À l’occasion de la journée internationale du rein, la Maison d’arrêt et de correction de Ouagadougou accueille une campagne de dépistage. Organisée par la Société Burkinabè de Néphrologie (SOBUNEPH), cette campagne sera marquée par des séances de sensibilisation et de dépistage liées à la santé des reins. Le top départ a été officiellement donné ce mardi 16 décembre 2025, au sein dudit établissement pénitentiaire.

« Vos reins vont-ils bien : la détection précoce protège la santé des reins », c’est sous ce thème que se tient l’édition 2025 de la journée internationale du rein. Pour l’occasion, le Société Burkinabè de Néphrologie a bien voulu mener des actions sur le terrain. En collaboration donc avec la Direction générale de l’administration pénitentiaire, notamment la direction en charge de la santé et de l’action sociale, elle a initié une campagne de dépistage au sein de la MACO.
L’idée est de mener des opérations de prévention et venir en aide à d’éventuels personnes atteintes de maladies reinales dans cet établissement carcéral. Quatre jours durant, cette campagne sera jalonnée deux grandes activités, notamment des séances de sensibilisation ; et du dépistage, à savoir des examens d’urine (bandelette urinaire), des prises de constantes (poids, taille, pression artérielle), une glycémie capillaire et des examens de sang. De l’avis de Dr Karim Traoré, directeur de la santé et de l’action sociale au sein de la Direction générale de l’administration pénitentiaire, la séance de sensibilisation entend toucher plus 2000 détenus, et 800 pour celle du dépistage.

« Nous avons des médicaments à disposition, et les médecins qui vont travailler durant cette campagne de dépistage pourront prescrire. Et pour besoin, nous pourrons servir dans ces stocks que le ministère en charge de la justice met à disposition pour l’occasion. Aussi, lorsqu’il sera question de d’évacuer ou de référer des patients vers des CHU, nous avons avec nous une bonne équipe de néphrologues qui vont les accueillir et accompagner convenablement », s’est-il voulu explicite.

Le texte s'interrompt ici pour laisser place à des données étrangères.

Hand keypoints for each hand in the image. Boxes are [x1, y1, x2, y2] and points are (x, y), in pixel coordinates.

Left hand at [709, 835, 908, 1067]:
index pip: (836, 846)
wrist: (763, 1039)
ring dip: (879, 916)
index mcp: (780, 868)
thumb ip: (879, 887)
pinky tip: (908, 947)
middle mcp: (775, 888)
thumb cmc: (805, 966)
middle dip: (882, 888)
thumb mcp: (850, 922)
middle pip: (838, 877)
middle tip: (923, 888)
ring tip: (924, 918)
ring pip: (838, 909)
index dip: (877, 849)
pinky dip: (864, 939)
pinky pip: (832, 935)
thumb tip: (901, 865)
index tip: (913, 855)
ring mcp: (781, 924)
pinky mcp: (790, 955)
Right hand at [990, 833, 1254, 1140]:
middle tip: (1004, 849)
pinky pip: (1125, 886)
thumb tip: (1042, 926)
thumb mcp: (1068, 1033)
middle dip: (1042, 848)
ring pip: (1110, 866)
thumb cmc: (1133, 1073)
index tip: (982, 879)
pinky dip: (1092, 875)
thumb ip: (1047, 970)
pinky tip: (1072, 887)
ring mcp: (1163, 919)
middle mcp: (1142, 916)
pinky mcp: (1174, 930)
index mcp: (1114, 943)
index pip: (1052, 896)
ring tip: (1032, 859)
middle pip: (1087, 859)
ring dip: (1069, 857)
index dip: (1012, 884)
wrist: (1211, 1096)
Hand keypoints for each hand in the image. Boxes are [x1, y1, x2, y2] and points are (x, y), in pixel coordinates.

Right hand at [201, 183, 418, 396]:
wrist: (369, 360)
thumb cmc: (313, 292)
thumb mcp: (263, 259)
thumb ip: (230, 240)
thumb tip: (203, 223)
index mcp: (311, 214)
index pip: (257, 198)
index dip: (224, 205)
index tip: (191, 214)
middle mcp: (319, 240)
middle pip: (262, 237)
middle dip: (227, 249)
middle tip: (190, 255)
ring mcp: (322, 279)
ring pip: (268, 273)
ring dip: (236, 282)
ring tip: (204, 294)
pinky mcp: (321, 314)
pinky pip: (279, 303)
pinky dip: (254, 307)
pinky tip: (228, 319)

P. François Kissou, médecin néphrologue au Centre Hospitalier Universitaire (CHU) de Tengandogo, a rappelé le bienfondé d’une telle campagne. Pour lui, le thème de chaque édition de la journée mondiale du rein est lié le plus souvent au dépistage précoce de la maladie reinale chronique. C’est une maladie qui, au stade avancé, devient plus compliquée à gérer en terme de prise en charge et de pronostic vital ; d’où la nécessité de se faire dépister très tôt. Et le choix de la MACO, selon lui, s’explique du fait que les populations carcérales constituent l’une des plus vulnérables de notre société.

En rappel, cette campagne de dépistage et de sensibilisation est placée sous le parrainage de Maître Edasso Rodrigue Bayala, ministre de la Justice et des Droits humains, chargé des Relations avec les Institutions, Garde des Sceaux. Représenté à cette cérémonie de lancement par son chargé de mission, Yobo Geoffroi, ce dernier a confié que les détenus sont dans des conditions qui les mettent dans un état de vulnérabilité. C’est la raison pourquoi, à l’en croire, le ministère a décidé d’accompagner cette initiative de la Société burkinabè de néphrologie.

Présent à cette cérémonie, le directeur de la MACO, l’inspecteur de sécurité pénitentiaire principal, Vincent Conombo, s’est dit ravi d’accueillir une telle initiative au sein de son établissement pénitentiaire. Pour lui, dans la gestion d’une population carcérale, les questions de prises en charge sanitaire constituent un élément important. Cela dit, il a tenu à renouveler sa gratitude à l’endroit de la SOBUNEPH pour le choix porté sur la MACO. La campagne s’étend jusqu’au 19 décembre prochain.